The methods were evaluated on the RWKV-7 "Goose" 7B model using benchmarks like MMLU (general knowledge), GSM8K (math reasoning), WinoGrande (commonsense), and ARC-Challenge (scientific reasoning).

All proposed methods significantly outperformed the vanilla RWKV-7 baseline.
Standard State Tuning provided a solid improvement (approx. 7-8 points absolute gain on benchmarks like MMLU and GSM8K).
Dynamic Scaling offered further improvements over standard tuning.
DBP-Enhanced Dynamic State Tuning achieved the best results across all benchmarks (e.g., 79.0% MMLU, 89.0% GSM8K), demonstrating the benefits of decorrelating state inputs for enhanced expressivity and potentially faster convergence during tuning.
Test-Time Scaling performed nearly as well as the DBP-enhanced method (e.g., 78.6% MMLU, 88.5% GSM8K), showcasing the effectiveness of dynamic, inference-time adaptation guided by a larger model.

Conclusion:

The paper successfully demonstrates that state tuning, in various forms, is an effective and computationally efficient strategy for enhancing the performance of the RWKV-7 model without altering its pre-trained weights.

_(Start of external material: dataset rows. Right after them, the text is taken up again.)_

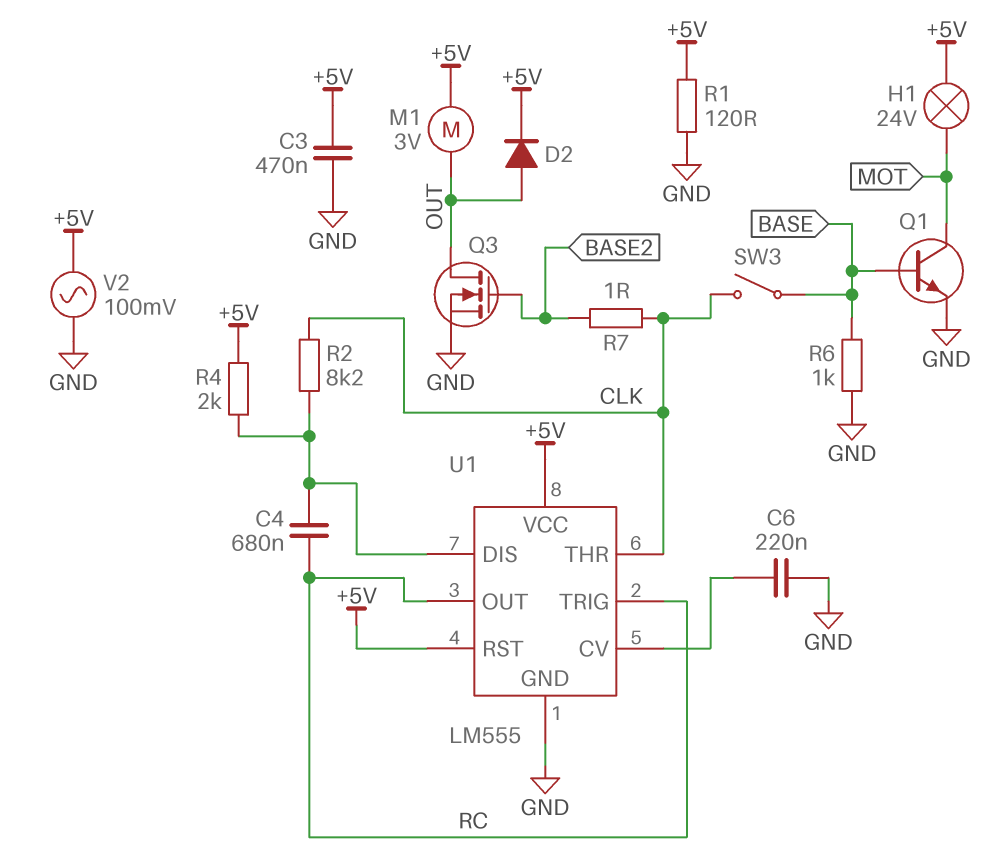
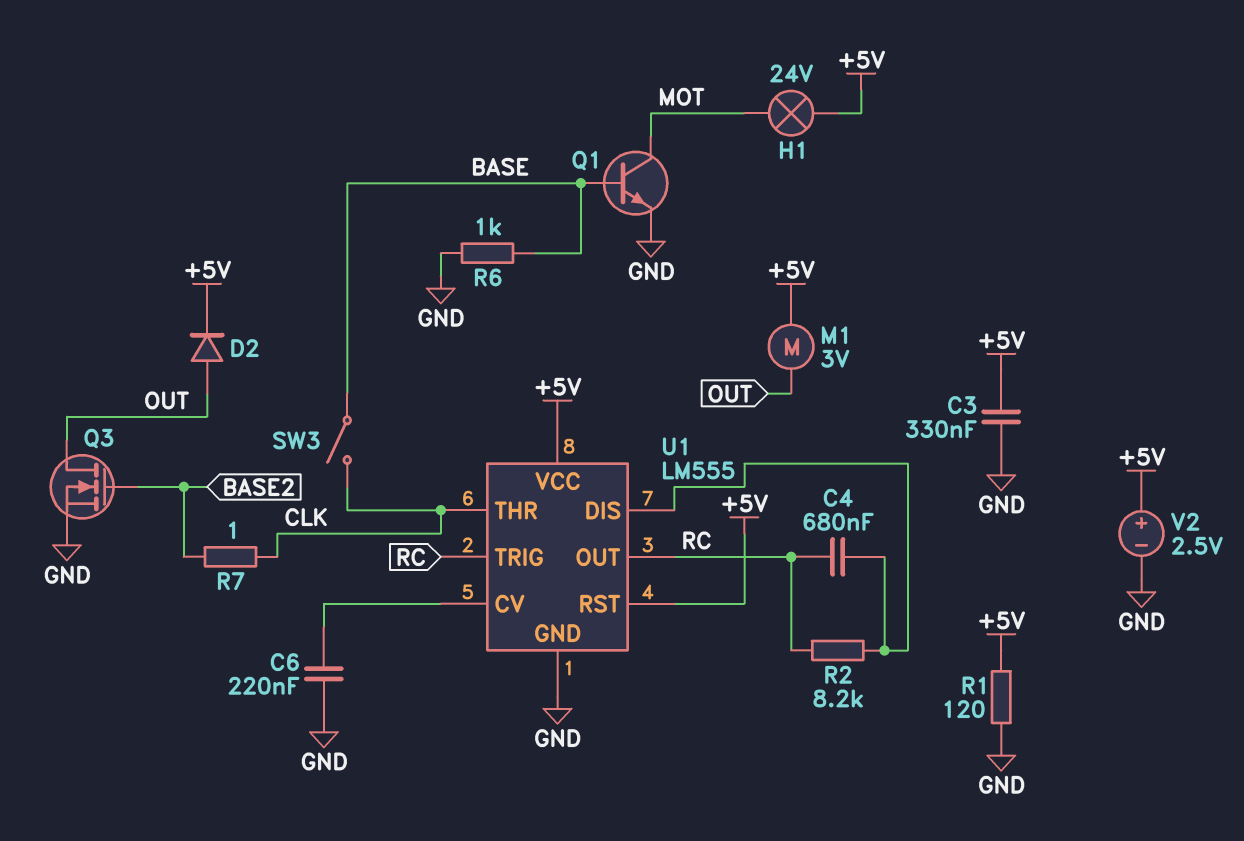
C3: 470nF (+5V, GND) -> 330nF (+5V, GND)
R2: 8.2k (CLK, U1/DIS) -> 8.2k (RC, U1/DIS)
R4: 2k (+5V, U1/DIS) -> none
V2: AC 100mV (+5V, GND) -> 2.5V (plus +5V, minus GND)

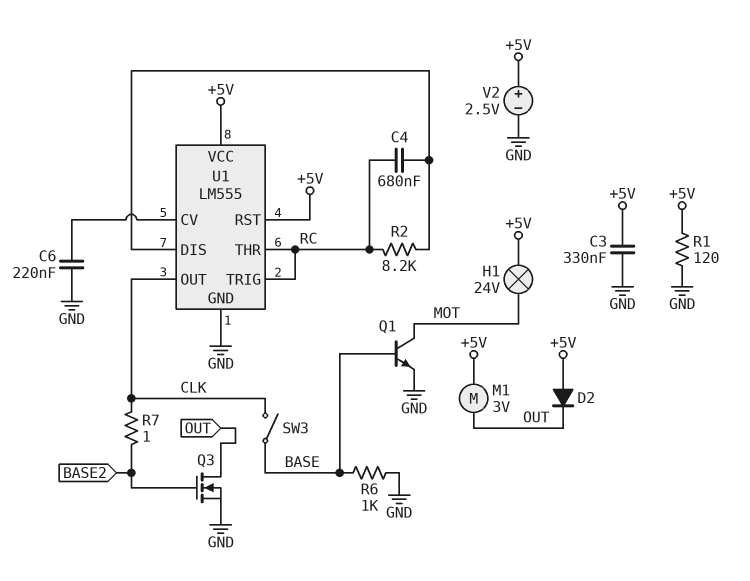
D2: diode (A OUT, K +5V) -> diode (A +5V, K OUT)
U1 pin OUT: RC -> CLK
U1 pin THR: CLK -> RC

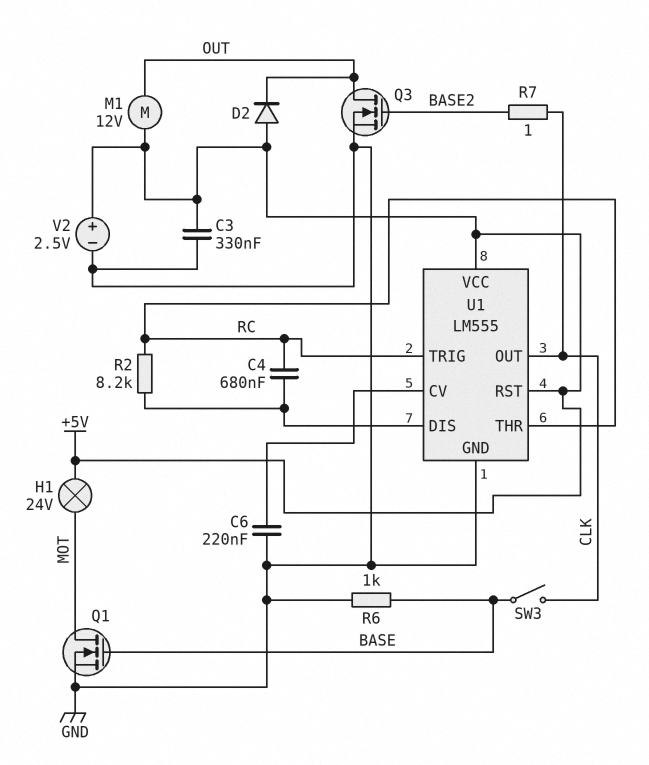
M1: motor 3V (+5V, OUT) -> motor 12V (+5V, OUT)
Q1: NPN (B BASE, C MOT, E GND) -> NMOS (G BASE, D MOT, S GND)
R1: 120 (+5V, GND) -> none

The DBP-enhanced method provides the highest performance gains among the training-based approaches, while the test-time scaling method offers a flexible way to leverage larger models for guidance during inference. These techniques present practical ways to improve smaller models for complex tasks, especially in resource-constrained settings.